**제공된 항목:**

○ ○ ○ ○ ○ ○ ○

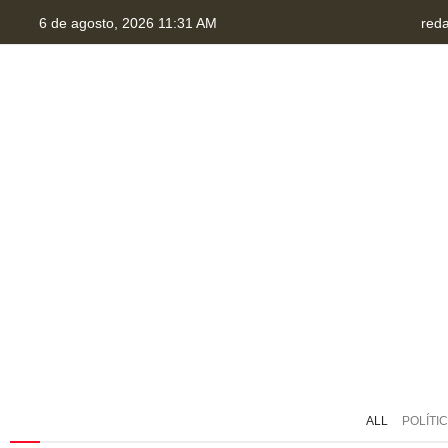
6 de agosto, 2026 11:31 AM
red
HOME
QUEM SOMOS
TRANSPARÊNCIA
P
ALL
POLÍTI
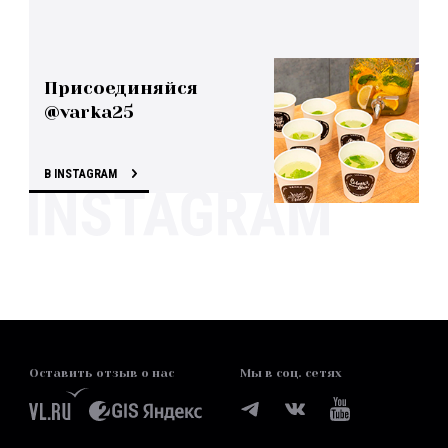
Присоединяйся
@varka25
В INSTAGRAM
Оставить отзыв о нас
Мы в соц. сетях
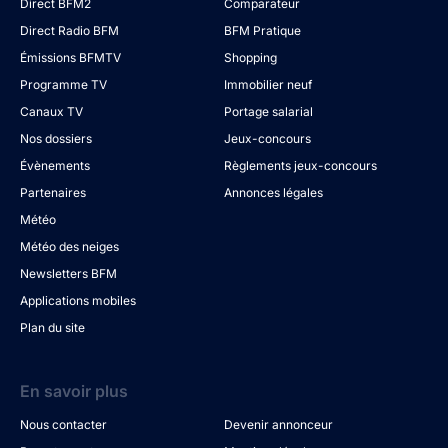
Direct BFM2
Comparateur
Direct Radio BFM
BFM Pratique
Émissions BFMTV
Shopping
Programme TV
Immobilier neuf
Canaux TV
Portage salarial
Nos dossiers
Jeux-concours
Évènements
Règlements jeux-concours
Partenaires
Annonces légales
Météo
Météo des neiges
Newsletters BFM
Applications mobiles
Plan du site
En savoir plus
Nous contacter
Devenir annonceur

○ ○ ○ ○ ○ ○ ○

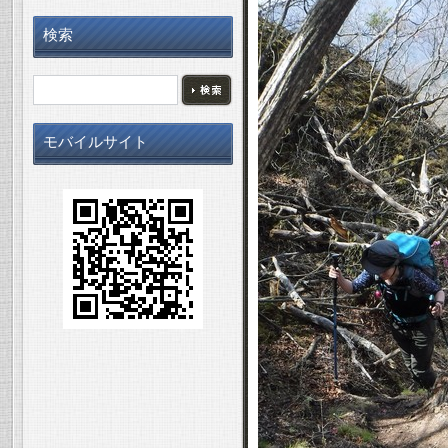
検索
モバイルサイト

○ ○ ○ ○ ○ ○ ○

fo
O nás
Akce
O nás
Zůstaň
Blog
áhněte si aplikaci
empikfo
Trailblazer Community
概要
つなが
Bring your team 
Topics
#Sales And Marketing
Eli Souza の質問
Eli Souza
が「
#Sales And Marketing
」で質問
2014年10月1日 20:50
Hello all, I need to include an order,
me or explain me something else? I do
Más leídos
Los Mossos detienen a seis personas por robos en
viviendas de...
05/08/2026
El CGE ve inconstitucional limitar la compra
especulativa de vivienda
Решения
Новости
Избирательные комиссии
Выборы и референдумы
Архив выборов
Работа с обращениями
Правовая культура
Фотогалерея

○ ○ ○ ○ ○ ○ ○

목록에서 "6 de agosto, 2026 11:31 AM" 문구가 든 줄부터 "Мы в соц. сетях" 문구가 든 줄까지 모두 그대로 옮겨 적으세요. 그림은 답에서 빼세요.

**연습 정답:**
6 de agosto, 2026 11:31 AM
red
HOME
QUEM SOMOS
TRANSPARÊNCIA
P
ALL
POLÍTI
Присоединяйся
@varka25
В INSTAGRAM
Оставить отзыв о нас
Мы в соц. сетях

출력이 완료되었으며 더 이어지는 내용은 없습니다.